Reading a line of input:
char inname[30];
sscanf("%.*s", sizeof(inname), inname);
int len = strlen(inname);
// Remove trailing newline
if (len > 0 && inname[len-1] == '\n') {
len--;
inname[len] = '\0'
}
Appending to the string:
char *string_to_append = ".";
if (len + strlen(string_to_append) + 1) <= sizeof(inname)) {
// There is enough room to append the string
strcat(inname, string_to_append);
}
Optional way to append a single character to the string:
if (len < sizeof(inname) - 2) {
// There is room to add another character
inname[len++] = '.'; // Add a '.' character to the string.

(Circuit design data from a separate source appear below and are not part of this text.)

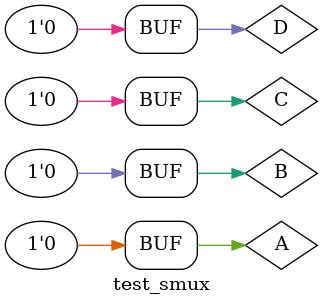
<source format=v>
`timescale 1ns / 1ps


module test_smux();
wire W;
wire X;
wire Y;
wire Z;
reg A, B, C, D;

smux UO(.a(A), .b(B), .c(C), .d(D), .w(W), .x(X), .y(Y), .z(Z));

initial
begin 

A=0;B=0;C=0;D=0;
#10 A=0;B=0;C=0;D=1;
#10 A=0;B=0;C=1;D=0;
#10 A=0;B=0;C=1;D=1;
#10 A=0;B=1;C=0;D=0;
#10 A=0;B=1;C=0;D=1;
#10 A=0;B=1;C=1;D=0;
#10 A=0;B=1;C=1;D=1;
#10 A=1;B=0;C=0;D=0;
#10 A=1;B=0;C=0;D=1;
#10 A=1;B=0;C=1;D=0;
#10 A=1;B=0;C=1;D=1;
#10 A=1;B=1;C=0;D=0;
#10 A=1;B=1;C=0;D=1;
#10 A=1;B=1;C=1;D=0;
#10 A=1;B=1;C=1;D=1;
#10 A=0;B=0;C=0;D=0;

end

endmodule

</source>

inname[len] = '\0'; // Don't forget to nul-terminate
}
As you have asked in comment, to determine the string length you can directly use
strlen(inname);
OR
you can loop through string in a for loop until \0 is found.

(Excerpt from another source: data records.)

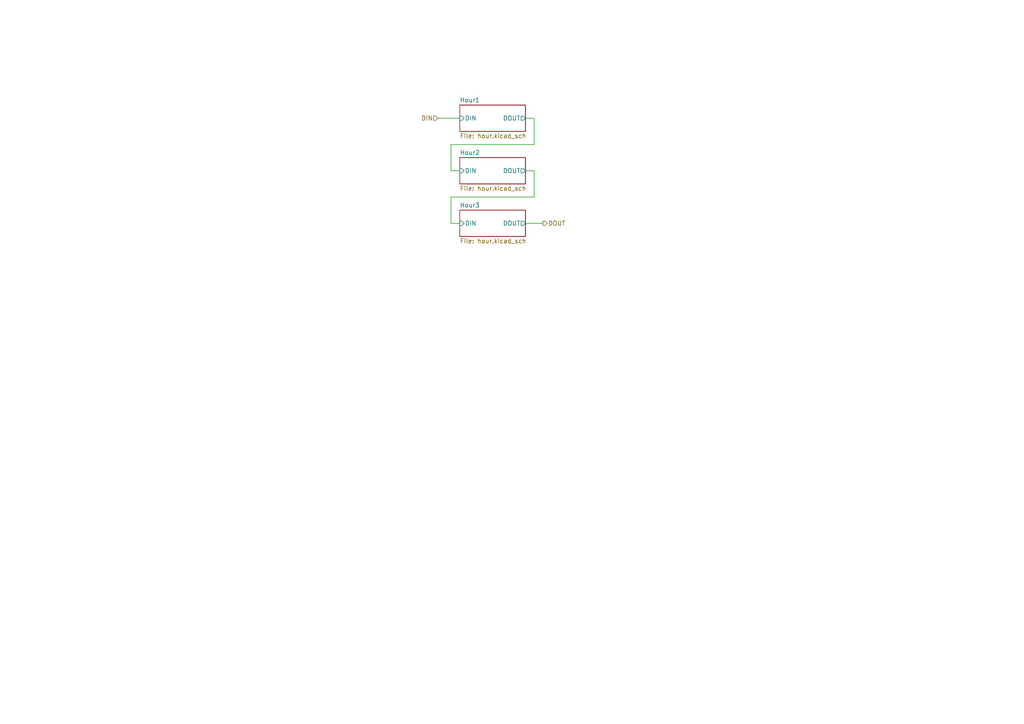
<source format=kicad_sch>
(kicad_sch
	(version 20231120)
	(generator "eeschema")
	(generator_version "8.0")
	(uuid "d3ca4778-bb95-4873-b290-6c17c109f30b")
	(paper "A4")
	(lib_symbols)
	(wire
		(pts
			(xy 130.81 41.91) (xy 130.81 49.53)
		)
		(stroke
			(width 0)
			(type default)
		)
		(uuid "05ba5633-71a7-42d0-b37b-db528684a2f8")
	)
	(wire
		(pts
			(xy 130.81 57.15) (xy 130.81 64.77)
		)
		(stroke
			(width 0)
			(type default)
		)
		(uuid "0d3900de-828e-4d83-aac3-02ce72953cad")
	)
	(wire
		(pts
			(xy 127 34.29) (xy 133.35 34.29)
		)
		(stroke
			(width 0)
			(type default)
		)
		(uuid "151fe983-fcaa-421b-a3fe-6bef53f4dafe")
	)
	(wire
		(pts
			(xy 152.4 64.77) (xy 157.48 64.77)
		)
		(stroke
			(width 0)
			(type default)
		)
		(uuid "21da469c-db36-458b-a021-d137e75419b0")
	)
	(wire
		(pts
			(xy 152.4 34.29) (xy 154.94 34.29)
		)
		(stroke
			(width 0)
			(type default)
		)
		(uuid "33481b09-8d13-4c6a-8200-3a51cbc062cf")
	)
	(wire
		(pts
			(xy 154.94 49.53) (xy 154.94 57.15)
		)
		(stroke
			(width 0)
			(type default)
		)
		(uuid "4bd38798-c48c-4e56-846c-aa3e434adff8")
	)
	(wire
		(pts
			(xy 152.4 49.53) (xy 154.94 49.53)
		)
		(stroke
			(width 0)
			(type default)
		)
		(uuid "59ba0786-3a83-402a-a486-50030acf8f88")
	)
	(wire
		(pts
			(xy 154.94 34.29) (xy 154.94 41.91)
		)
		(stroke
			(width 0)
			(type default)
		)
		(uuid "6166878b-8aeb-451c-8924-4e08cb2fe92e")
	)
	(wire
		(pts
			(xy 130.81 64.77) (xy 133.35 64.77)
		)
		(stroke
			(width 0)
			(type default)
		)
		(uuid "a154fae1-9945-426a-8e62-db0ef13da267")
	)
	(wire
		(pts
			(xy 130.81 49.53) (xy 133.35 49.53)
		)
		(stroke
			(width 0)
			(type default)
		)
		(uuid "affd0761-791d-47c1-a0e6-c28613f49bd1")
	)
	(wire
		(pts
			(xy 154.94 41.91) (xy 130.81 41.91)
		)
		(stroke
			(width 0)
			(type default)
		)
		(uuid "dfcfde4f-eb41-44bc-8c0e-94f6ffcbf8f1")
	)
	(wire
		(pts
			(xy 154.94 57.15) (xy 130.81 57.15)
		)
		(stroke
			(width 0)
			(type default)
		)
		(uuid "f368f106-b0f5-46f5-8bca-0229a1383182")
	)
	(hierarchical_label "DOUT"
		(shape output)
		(at 157.48 64.77 0)
		(fields_autoplaced yes)
		(effects
			(font
				(size 1.27 1.27)
			)
			(justify left)
		)
		(uuid "1208cd82-cb03-4bb2-a3b1-03ee90c470e6")
	)
	(hierarchical_label "DIN"
		(shape input)
		(at 127 34.29 180)
		(fields_autoplaced yes)
		(effects
			(font
				(size 1.27 1.27)
			)
			(justify right)
		)
		(uuid "a73be4c2-d773-4bdc-92c2-f04f04f17d7b")
	)
	(sheet
		(at 133.35 30.48)
		(size 19.05 7.62)
		(fields_autoplaced yes)
		(stroke
			(width 0.1524)
			(type solid)
		)
		(fill
			(color 0 0 0 0.0000)
		)
		(uuid "ca091fae-5cc6-41c3-a11e-2606e5a564c4")
		(property "Sheetname" "Hour1"
			(at 133.35 29.7684 0)
			(effects
				(font
					(size 1.27 1.27)
				)
				(justify left bottom)
			)
		)
		(property "Sheetfile" "hour.kicad_sch"
			(at 133.35 38.6846 0)
			(effects
				(font
					(size 1.27 1.27)
				)
				(justify left top)
			)
		)
		(pin "DIN" input
			(at 133.35 34.29 180)
			(effects
				(font
					(size 1.27 1.27)
				)
				(justify left)
			)
			(uuid "1a11e9f0-4ec3-4074-8d3b-ba927e22dc6d")
		)
		(pin "DOUT" output
			(at 152.4 34.29 0)
			(effects
				(font
					(size 1.27 1.27)
				)
				(justify right)
			)
			(uuid "ff197902-3b41-402c-b565-1d0c893a4a9a")
		)
		(instances
			(project "analog-clock-module"
				(path "/894f620e-3404-4a40-a2a7-513bc1d5f99b/179f5a98-f8bd-4038-9406-f4613d85b5ff"
					(page "3")
				)
				(path "/894f620e-3404-4a40-a2a7-513bc1d5f99b/8e0e0436-7a55-4891-a851-b9aad8f370ab"
					(page "22")
				)
				(path "/894f620e-3404-4a40-a2a7-513bc1d5f99b/19ab4b74-7dcb-4ced-9faf-5a47006b8c7b"
					(page "41")
				)
				(path "/894f620e-3404-4a40-a2a7-513bc1d5f99b/72cfcff3-caae-4056-a00d-449198ed83c3"
					(page "60")
				)
			)
		)
	)
	(sheet
		(at 133.35 45.72)
		(size 19.05 7.62)
		(fields_autoplaced yes)
		(stroke
			(width 0.1524)
			(type solid)
		)
		(fill
			(color 0 0 0 0.0000)
		)
		(uuid "d2c4501f-ff3c-462b-a611-5ac990a6576c")
		(property "Sheetname" "Hour2"
			(at 133.35 45.0084 0)
			(effects
				(font
					(size 1.27 1.27)
				)
				(justify left bottom)
			)
		)
		(property "Sheetfile" "hour.kicad_sch"
			(at 133.35 53.9246 0)
			(effects
				(font
					(size 1.27 1.27)
				)
				(justify left top)
			)
		)
		(pin "DIN" input
			(at 133.35 49.53 180)
			(effects
				(font
					(size 1.27 1.27)
				)
				(justify left)
			)
			(uuid "8aa2e595-a6f6-4a18-b92e-124b5ed055e0")
		)
		(pin "DOUT" output
			(at 152.4 49.53 0)
			(effects
				(font
					(size 1.27 1.27)
				)
				(justify right)
			)
			(uuid "b53ba063-c227-42df-9f40-d82401f18dbb")
		)
		(instances
			(project "analog-clock-module"
				(path "/894f620e-3404-4a40-a2a7-513bc1d5f99b/179f5a98-f8bd-4038-9406-f4613d85b5ff"
					(page "9")
				)
				(path "/894f620e-3404-4a40-a2a7-513bc1d5f99b/8e0e0436-7a55-4891-a851-b9aad8f370ab"
					(page "28")
				)
				(path "/894f620e-3404-4a40-a2a7-513bc1d5f99b/19ab4b74-7dcb-4ced-9faf-5a47006b8c7b"
					(page "47")
				)
				(path "/894f620e-3404-4a40-a2a7-513bc1d5f99b/72cfcff3-caae-4056-a00d-449198ed83c3"
					(page "66")
				)
			)
		)
	)
	(sheet
		(at 133.35 60.96)
		(size 19.05 7.62)
		(fields_autoplaced yes)
		(stroke
			(width 0.1524)
			(type solid)
		)
		(fill
			(color 0 0 0 0.0000)
		)
		(uuid "f8289761-0a69-406a-b2af-42852f9e645e")
		(property "Sheetname" "Hour3"
			(at 133.35 60.2484 0)
			(effects
				(font
					(size 1.27 1.27)
				)
				(justify left bottom)
			)
		)
		(property "Sheetfile" "hour.kicad_sch"
			(at 133.35 69.1646 0)
			(effects
				(font
					(size 1.27 1.27)
				)
				(justify left top)
			)
		)
		(pin "DIN" input
			(at 133.35 64.77 180)
			(effects
				(font
					(size 1.27 1.27)
				)
				(justify left)
			)
			(uuid "594a6151-d6f0-4ea7-932e-6ea9e57ee5ad")
		)
		(pin "DOUT" output
			(at 152.4 64.77 0)
			(effects
				(font
					(size 1.27 1.27)
				)
				(justify right)
			)
			(uuid "56d1ea1c-220b-4f7e-87b3-bef7a2b3faee")
		)
		(instances
			(project "analog-clock-module"
				(path "/894f620e-3404-4a40-a2a7-513bc1d5f99b/179f5a98-f8bd-4038-9406-f4613d85b5ff"
					(page "15")
				)
				(path "/894f620e-3404-4a40-a2a7-513bc1d5f99b/8e0e0436-7a55-4891-a851-b9aad8f370ab"
					(page "34")
				)
				(path "/894f620e-3404-4a40-a2a7-513bc1d5f99b/19ab4b74-7dcb-4ced-9faf-5a47006b8c7b"
					(page "53")
				)
				(path "/894f620e-3404-4a40-a2a7-513bc1d5f99b/72cfcff3-caae-4056-a00d-449198ed83c3"
					(page "72")
				)
			)
		)
	)
)

</source>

Now after getting the length of prvious string you can append new string as
strcat(&inname[prevLength],"NEW STRING");
EDIT:
To find the Null Char you can write a for loop like this
for(int i =0;inname[i] != 0;i++)
{
//do nothing
}
Now you can use i direcly to copy any character at the end of string like:
inname[i] = Youe Char;
After this increment i and again copy Null char to(0) it.
P.S.
Any String in C end with a Null character termination. ASCII null char '\0' is equivalent to 0 in decimal.
You know that the final character of a C string is '\0', e.g. the array:
char foo[10]={"Hello"};
is equivalent to this array:
['H'] ['e'] ['l'] ['l'] ['0'] ['\0']
Thus you can iterate on the array until you find the '\0' character, and then you can substitute it with the character you want.

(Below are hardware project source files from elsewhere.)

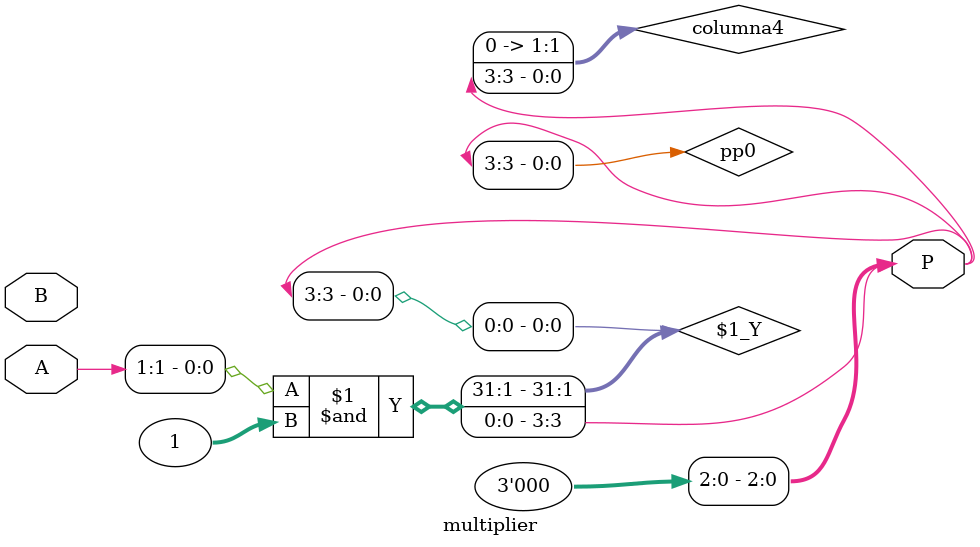
<source format=v>

`timescale 1ns/1ps  
module multiplier (
input [1:0] A,
input [1:0] B,
output [3:0] P);

        // Generación de productos parciales
 wire pp0 = ((A[1]) & (1));

    // Suma de productos parciales
wire [1:0] columna4 = pp0;
assign P = (columna4 << 3);
endmodule
</source>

Alternatively you can use the function strcat of string.h library
Short answer is you can't.
In c you must know the length of the string to append char's to it, in other languages the same applies but it happens magically, and without a doubt, internally the same must be done.
c strings are defined as sequences of bytes terminated by a special byte, the nul character which has ascii code 0 and is represented by the character '\0' in c.
You must find this value to append characters before it, and then move it after the appended character, to illustrate this suppose you have
char hello[10] = "Hello";
then you want to append a '!' after the 'o' so you can just do this
size_t length;
length = strlen(hello);
/* move the '\0' one position after it's current position */
hello[length + 1] = hello[length];
hello[length] = '!';
now the string is "Hello!".
Of course, you should take car of hello being large enough to hold one extra character, that is also not automatic in c, which is one of the things I love about working with it because it gives you maximum flexibility.
You can of course use some available functions to achieve this without worrying about moving the '\0' for example, with
strcat(hello, "!");
you will achieve the same.
Both strlen() and strcat() are defined in string.h header.